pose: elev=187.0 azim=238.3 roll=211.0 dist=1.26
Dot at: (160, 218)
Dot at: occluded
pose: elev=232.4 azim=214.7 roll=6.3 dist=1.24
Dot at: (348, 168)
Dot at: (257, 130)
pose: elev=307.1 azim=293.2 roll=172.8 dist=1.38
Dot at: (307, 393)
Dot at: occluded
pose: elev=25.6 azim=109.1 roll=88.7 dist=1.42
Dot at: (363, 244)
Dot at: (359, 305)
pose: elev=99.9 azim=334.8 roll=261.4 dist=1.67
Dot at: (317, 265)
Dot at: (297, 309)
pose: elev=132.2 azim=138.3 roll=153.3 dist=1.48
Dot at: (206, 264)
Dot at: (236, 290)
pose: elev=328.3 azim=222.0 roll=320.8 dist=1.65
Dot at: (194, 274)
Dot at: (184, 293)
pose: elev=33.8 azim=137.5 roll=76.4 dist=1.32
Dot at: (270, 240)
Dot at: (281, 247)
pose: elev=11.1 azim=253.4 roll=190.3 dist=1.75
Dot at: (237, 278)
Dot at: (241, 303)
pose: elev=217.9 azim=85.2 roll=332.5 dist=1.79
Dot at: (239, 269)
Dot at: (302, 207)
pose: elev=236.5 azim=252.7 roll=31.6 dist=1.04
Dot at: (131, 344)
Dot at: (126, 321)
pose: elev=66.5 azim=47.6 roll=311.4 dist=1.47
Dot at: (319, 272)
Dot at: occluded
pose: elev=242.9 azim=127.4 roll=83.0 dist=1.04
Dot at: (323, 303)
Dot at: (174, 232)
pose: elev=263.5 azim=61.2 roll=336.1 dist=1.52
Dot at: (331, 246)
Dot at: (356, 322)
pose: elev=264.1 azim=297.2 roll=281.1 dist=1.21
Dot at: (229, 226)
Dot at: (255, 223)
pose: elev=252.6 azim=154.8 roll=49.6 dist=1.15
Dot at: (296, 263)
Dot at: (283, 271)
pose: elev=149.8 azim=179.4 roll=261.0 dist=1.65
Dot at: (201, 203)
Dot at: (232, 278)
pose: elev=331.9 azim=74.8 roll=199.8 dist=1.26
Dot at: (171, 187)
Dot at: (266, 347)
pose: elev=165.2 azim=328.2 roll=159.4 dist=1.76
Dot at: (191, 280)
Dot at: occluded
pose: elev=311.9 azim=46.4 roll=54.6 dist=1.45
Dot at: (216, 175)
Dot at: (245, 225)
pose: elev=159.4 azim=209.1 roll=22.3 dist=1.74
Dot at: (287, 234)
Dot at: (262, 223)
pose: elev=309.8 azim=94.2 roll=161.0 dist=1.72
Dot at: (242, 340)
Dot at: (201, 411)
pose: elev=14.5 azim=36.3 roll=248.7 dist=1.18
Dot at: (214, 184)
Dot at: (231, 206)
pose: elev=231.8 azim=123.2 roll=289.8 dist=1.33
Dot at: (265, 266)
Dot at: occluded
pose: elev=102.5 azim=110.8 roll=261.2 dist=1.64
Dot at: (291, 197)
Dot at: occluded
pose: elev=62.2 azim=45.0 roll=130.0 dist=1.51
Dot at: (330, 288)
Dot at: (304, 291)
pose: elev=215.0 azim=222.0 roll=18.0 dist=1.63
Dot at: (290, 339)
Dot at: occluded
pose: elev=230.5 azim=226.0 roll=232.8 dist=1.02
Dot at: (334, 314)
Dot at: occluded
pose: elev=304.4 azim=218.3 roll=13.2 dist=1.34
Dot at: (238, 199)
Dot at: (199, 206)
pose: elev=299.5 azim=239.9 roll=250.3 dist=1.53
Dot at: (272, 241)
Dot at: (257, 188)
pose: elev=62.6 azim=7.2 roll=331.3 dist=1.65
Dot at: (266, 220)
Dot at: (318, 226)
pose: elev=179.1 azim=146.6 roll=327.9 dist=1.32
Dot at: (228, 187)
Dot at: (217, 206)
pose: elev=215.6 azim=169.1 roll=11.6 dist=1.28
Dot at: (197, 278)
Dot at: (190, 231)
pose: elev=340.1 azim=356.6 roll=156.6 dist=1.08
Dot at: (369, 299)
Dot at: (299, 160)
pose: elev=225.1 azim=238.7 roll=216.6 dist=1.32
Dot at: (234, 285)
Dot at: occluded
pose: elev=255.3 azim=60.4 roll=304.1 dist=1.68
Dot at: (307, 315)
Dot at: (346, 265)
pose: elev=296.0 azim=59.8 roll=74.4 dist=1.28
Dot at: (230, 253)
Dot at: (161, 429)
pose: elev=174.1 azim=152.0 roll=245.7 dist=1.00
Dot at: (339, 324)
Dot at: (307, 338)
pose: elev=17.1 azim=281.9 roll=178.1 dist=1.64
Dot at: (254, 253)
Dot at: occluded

### EXERCISE DETAILS
Quote all of the entries above word for word, from the first line through the last.

### FULL RESPONSE
pose: elev=187.0 azim=238.3 roll=211.0 dist=1.26
Dot at: (160, 218)
Dot at: occluded
pose: elev=232.4 azim=214.7 roll=6.3 dist=1.24
Dot at: (348, 168)
Dot at: (257, 130)
pose: elev=307.1 azim=293.2 roll=172.8 dist=1.38
Dot at: (307, 393)
Dot at: occluded
pose: elev=25.6 azim=109.1 roll=88.7 dist=1.42
Dot at: (363, 244)
Dot at: (359, 305)
pose: elev=99.9 azim=334.8 roll=261.4 dist=1.67
Dot at: (317, 265)
Dot at: (297, 309)
pose: elev=132.2 azim=138.3 roll=153.3 dist=1.48
Dot at: (206, 264)
Dot at: (236, 290)
pose: elev=328.3 azim=222.0 roll=320.8 dist=1.65
Dot at: (194, 274)
Dot at: (184, 293)
pose: elev=33.8 azim=137.5 roll=76.4 dist=1.32
Dot at: (270, 240)
Dot at: (281, 247)
pose: elev=11.1 azim=253.4 roll=190.3 dist=1.75
Dot at: (237, 278)
Dot at: (241, 303)
pose: elev=217.9 azim=85.2 roll=332.5 dist=1.79
Dot at: (239, 269)
Dot at: (302, 207)
pose: elev=236.5 azim=252.7 roll=31.6 dist=1.04
Dot at: (131, 344)
Dot at: (126, 321)
pose: elev=66.5 azim=47.6 roll=311.4 dist=1.47
Dot at: (319, 272)
Dot at: occluded
pose: elev=242.9 azim=127.4 roll=83.0 dist=1.04
Dot at: (323, 303)
Dot at: (174, 232)
pose: elev=263.5 azim=61.2 roll=336.1 dist=1.52
Dot at: (331, 246)
Dot at: (356, 322)
pose: elev=264.1 azim=297.2 roll=281.1 dist=1.21
Dot at: (229, 226)
Dot at: (255, 223)
pose: elev=252.6 azim=154.8 roll=49.6 dist=1.15
Dot at: (296, 263)
Dot at: (283, 271)
pose: elev=149.8 azim=179.4 roll=261.0 dist=1.65
Dot at: (201, 203)
Dot at: (232, 278)
pose: elev=331.9 azim=74.8 roll=199.8 dist=1.26
Dot at: (171, 187)
Dot at: (266, 347)
pose: elev=165.2 azim=328.2 roll=159.4 dist=1.76
Dot at: (191, 280)
Dot at: occluded
pose: elev=311.9 azim=46.4 roll=54.6 dist=1.45
Dot at: (216, 175)
Dot at: (245, 225)
pose: elev=159.4 azim=209.1 roll=22.3 dist=1.74
Dot at: (287, 234)
Dot at: (262, 223)
pose: elev=309.8 azim=94.2 roll=161.0 dist=1.72
Dot at: (242, 340)
Dot at: (201, 411)
pose: elev=14.5 azim=36.3 roll=248.7 dist=1.18
Dot at: (214, 184)
Dot at: (231, 206)
pose: elev=231.8 azim=123.2 roll=289.8 dist=1.33
Dot at: (265, 266)
Dot at: occluded
pose: elev=102.5 azim=110.8 roll=261.2 dist=1.64
Dot at: (291, 197)
Dot at: occluded
pose: elev=62.2 azim=45.0 roll=130.0 dist=1.51
Dot at: (330, 288)
Dot at: (304, 291)
pose: elev=215.0 azim=222.0 roll=18.0 dist=1.63
Dot at: (290, 339)
Dot at: occluded
pose: elev=230.5 azim=226.0 roll=232.8 dist=1.02
Dot at: (334, 314)
Dot at: occluded
pose: elev=304.4 azim=218.3 roll=13.2 dist=1.34
Dot at: (238, 199)
Dot at: (199, 206)
pose: elev=299.5 azim=239.9 roll=250.3 dist=1.53
Dot at: (272, 241)
Dot at: (257, 188)
pose: elev=62.6 azim=7.2 roll=331.3 dist=1.65
Dot at: (266, 220)
Dot at: (318, 226)
pose: elev=179.1 azim=146.6 roll=327.9 dist=1.32
Dot at: (228, 187)
Dot at: (217, 206)
pose: elev=215.6 azim=169.1 roll=11.6 dist=1.28
Dot at: (197, 278)
Dot at: (190, 231)
pose: elev=340.1 azim=356.6 roll=156.6 dist=1.08
Dot at: (369, 299)
Dot at: (299, 160)
pose: elev=225.1 azim=238.7 roll=216.6 dist=1.32
Dot at: (234, 285)
Dot at: occluded
pose: elev=255.3 azim=60.4 roll=304.1 dist=1.68
Dot at: (307, 315)
Dot at: (346, 265)
pose: elev=296.0 azim=59.8 roll=74.4 dist=1.28
Dot at: (230, 253)
Dot at: (161, 429)
pose: elev=174.1 azim=152.0 roll=245.7 dist=1.00
Dot at: (339, 324)
Dot at: (307, 338)
pose: elev=17.1 azim=281.9 roll=178.1 dist=1.64
Dot at: (254, 253)
Dot at: occluded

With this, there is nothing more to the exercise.